In Rufner v City of Traverse City, 296 Mich. 204 [295 NW 620 (1941)], and Cabana v City of Hart, 327 Mich. 287 [42 N.W.2d 97 (1950)] (19 ALR2d 333), we ruled that CL 1948, § 242.3 (Stat Ann 1958 Rev § 9.593), requires cities to maintain in reasonable repair electric street light poles as part of their duty to keep in reasonable repair streets, highways, sidewalks, et cetera, so that they shall be reasonably safe and convenient for public travel. The argument is made by defendant that whether or not street light poles are required to be maintained in repair by that statute, the duty to do so does not extend to anyone except travelers and, since at the time of injury plaintiff was not traveling upon the adjoining street, defendant's statutory duty did not extend to him. We disagree. The reference to public travel[4] contained in the statute quoted above is not a restriction upon the persons to whom the duty is owed but, rather, defines the standard by which the duty is measured: "to keep in reasonable repair, so that they shall be reasonably safe and convenient for public travel."

* * *

Liability is imposed upon municipalities in favor of "any person or persons" injured by reason of the municipality's breach of its statutory duty. We have not squarely held that the benefits of this section of the statute are limited only to travelers, nor do we see any ground upon which we should do so now. The opinion in Beaudin v Bay City, 136 Mich. 333 [99 NW 285 (1904)] (4 Ann Cas 248, 16 Am Neg Rep 108), reasonably may be construed to suggest that the statutory cause of action is limited only to travelers lawfully upon the street, because it refers to cases outside Michigan which had so construed somewhat similar statutes and because the Court determined that the child plaintiff was entitled to recover so long as he was not unlawfully using the street. To the extent that there is any inference in that case inconsistent with this opinion, it is expressly overruled. [Emphasis added.]
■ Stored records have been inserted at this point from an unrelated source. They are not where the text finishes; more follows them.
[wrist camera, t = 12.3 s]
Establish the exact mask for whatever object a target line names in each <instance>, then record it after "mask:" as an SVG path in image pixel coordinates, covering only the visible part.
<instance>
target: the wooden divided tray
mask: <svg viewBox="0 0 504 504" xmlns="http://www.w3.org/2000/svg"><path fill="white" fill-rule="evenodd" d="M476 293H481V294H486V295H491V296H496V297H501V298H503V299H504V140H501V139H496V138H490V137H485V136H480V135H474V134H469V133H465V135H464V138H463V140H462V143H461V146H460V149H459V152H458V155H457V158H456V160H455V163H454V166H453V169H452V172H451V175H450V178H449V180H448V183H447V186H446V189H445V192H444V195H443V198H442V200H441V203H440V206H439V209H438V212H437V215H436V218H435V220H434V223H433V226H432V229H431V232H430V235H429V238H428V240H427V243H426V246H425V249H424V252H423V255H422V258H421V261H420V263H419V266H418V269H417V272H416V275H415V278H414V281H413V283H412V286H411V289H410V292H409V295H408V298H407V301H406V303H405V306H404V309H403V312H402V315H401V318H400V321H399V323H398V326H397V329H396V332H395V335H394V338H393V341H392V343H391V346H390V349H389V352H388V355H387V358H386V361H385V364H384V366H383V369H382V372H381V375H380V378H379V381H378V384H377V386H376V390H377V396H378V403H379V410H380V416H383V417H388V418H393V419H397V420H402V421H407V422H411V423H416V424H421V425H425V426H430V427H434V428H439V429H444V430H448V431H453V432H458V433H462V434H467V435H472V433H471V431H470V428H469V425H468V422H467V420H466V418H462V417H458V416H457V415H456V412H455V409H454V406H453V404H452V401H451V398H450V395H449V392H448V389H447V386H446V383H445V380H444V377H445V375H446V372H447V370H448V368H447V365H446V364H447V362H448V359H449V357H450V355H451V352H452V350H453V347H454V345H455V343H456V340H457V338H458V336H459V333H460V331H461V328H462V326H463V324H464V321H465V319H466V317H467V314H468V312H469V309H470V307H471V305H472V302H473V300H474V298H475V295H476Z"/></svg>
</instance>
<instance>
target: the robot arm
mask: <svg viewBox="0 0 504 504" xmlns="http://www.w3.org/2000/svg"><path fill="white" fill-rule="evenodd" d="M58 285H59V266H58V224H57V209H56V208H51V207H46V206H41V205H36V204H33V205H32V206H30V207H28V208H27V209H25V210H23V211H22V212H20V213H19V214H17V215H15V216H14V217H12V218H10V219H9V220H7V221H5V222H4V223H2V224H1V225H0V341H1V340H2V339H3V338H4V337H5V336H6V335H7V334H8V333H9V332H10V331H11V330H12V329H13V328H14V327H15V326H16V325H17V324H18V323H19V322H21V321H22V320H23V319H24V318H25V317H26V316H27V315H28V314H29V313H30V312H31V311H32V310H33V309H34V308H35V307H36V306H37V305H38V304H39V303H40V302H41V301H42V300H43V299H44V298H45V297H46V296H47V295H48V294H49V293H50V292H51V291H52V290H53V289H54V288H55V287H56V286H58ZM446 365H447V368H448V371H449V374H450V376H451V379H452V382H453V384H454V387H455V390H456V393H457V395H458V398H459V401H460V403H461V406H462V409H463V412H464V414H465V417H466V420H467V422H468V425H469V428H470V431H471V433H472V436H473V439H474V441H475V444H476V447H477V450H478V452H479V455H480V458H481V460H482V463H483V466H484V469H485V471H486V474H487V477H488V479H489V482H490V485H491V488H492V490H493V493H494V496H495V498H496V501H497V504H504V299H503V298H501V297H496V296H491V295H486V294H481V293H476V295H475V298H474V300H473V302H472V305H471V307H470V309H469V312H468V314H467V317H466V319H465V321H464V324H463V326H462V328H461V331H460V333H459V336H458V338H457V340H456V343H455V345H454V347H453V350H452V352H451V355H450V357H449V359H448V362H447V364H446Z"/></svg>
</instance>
Although the fourth sentence of the highway exception5 provides that the county is not obliged to repair and maintain crosswalks or sidewalks, it does not follow that the fourth sentence relieves counties from liability for failure to keep the roadway "in condition reasonably safe and fit for travel" for all travelers, including pedestrians. "The defect alleged by the plaintiff" is not a defect in crosswalks,6 but rather a failure of the county to discharge its obligation to keep the roadway "in condition reasonably safe and fit for travel" by a child on his way to school.

The fourth sentence imposes on cities and townships the duty to keep crosswalks and sidewalks "in condition reasonably safe and fit for travel." The fourth sentence does not thereby relieve the state or the county of its obligation under the first and second sentences to keep the roadway "in condition reasonably safe and fit for travel."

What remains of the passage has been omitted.